MELBOURNE: Chevron Corp has withdrawn an appeal to Australia’s High Court over a disputed A$340 million ($268 million) tax bill, leaving in place a landmark court ruling on related-party loans that could affect other multinational companies.
“Chevron Australia has reached agreement with the Australian Taxation Office on the loan transfer pricing dispute and have withdrawn our appeal to the High Court,” the company said in an emailed statement. “Chevron believes the agreed terms are a reasonable resolution of the matter.” The oil and gas giant and the tax office declined to comment on the size of the settlement. With the appeal withdrawn, a Federal Court ruling remains in place, which found Chevron had underpaid taxes by setting up a A$2.5 billion intercompany credit facility offshore with an abnormally high interest rate, effectively lowering its taxable income within Australia. “The judgement in Chevron is one of the most important decisions in corporate tax in Australia,” an Australian Taxation Office spokesman said in an emailed statement.

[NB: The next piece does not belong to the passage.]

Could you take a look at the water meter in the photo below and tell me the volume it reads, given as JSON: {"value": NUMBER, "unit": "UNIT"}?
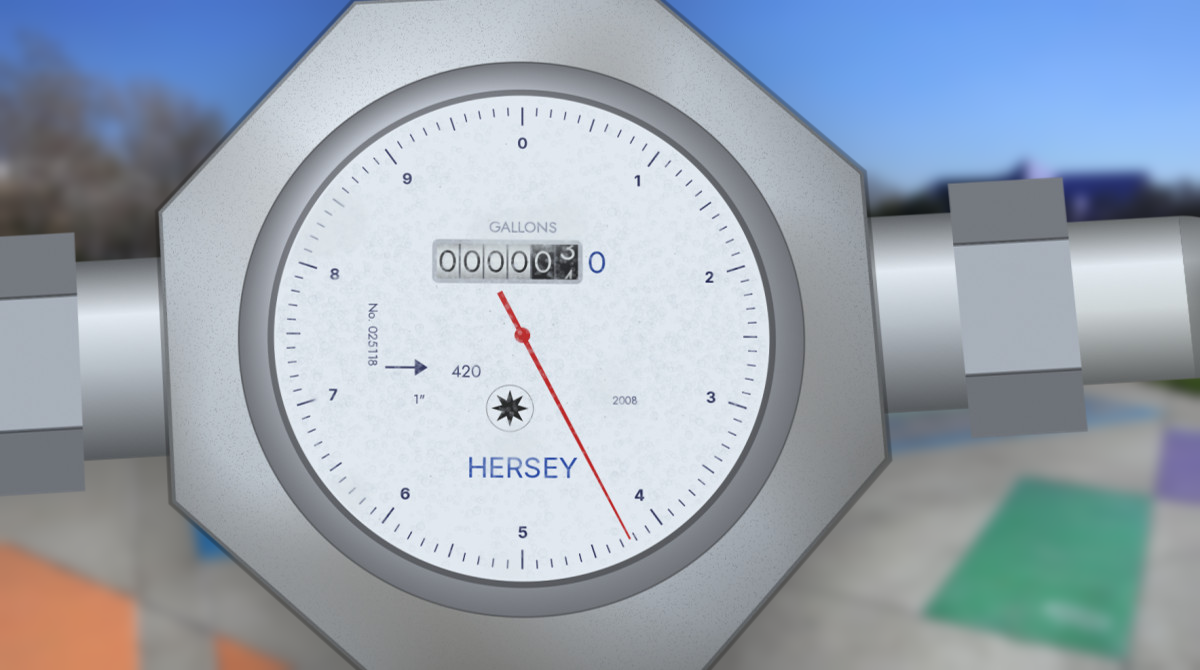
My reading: {"value": 34.2, "unit": "gal"}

Chevron did not say why it decided to drop its appeal to the nation’s highest court. It lost an earlier appeal in Australia’s Federal Court in April. The case covered the tax years from 2004 through 2008. The closely watched case is a first test of how Australia’s transfer pricing rules apply to interest paid on a cross-border related-party loan. “We have been very clear that this case would have direct implications for a number of cases the ATO is currently pursuing in relation to related party loans, as well as indirect implications for other transfer pricing cases,” the ATO spokesman said. “The ATO will not shy away from lengthy or complex cases. We have the laws, the powers and the capability to hold these multinational companies to account.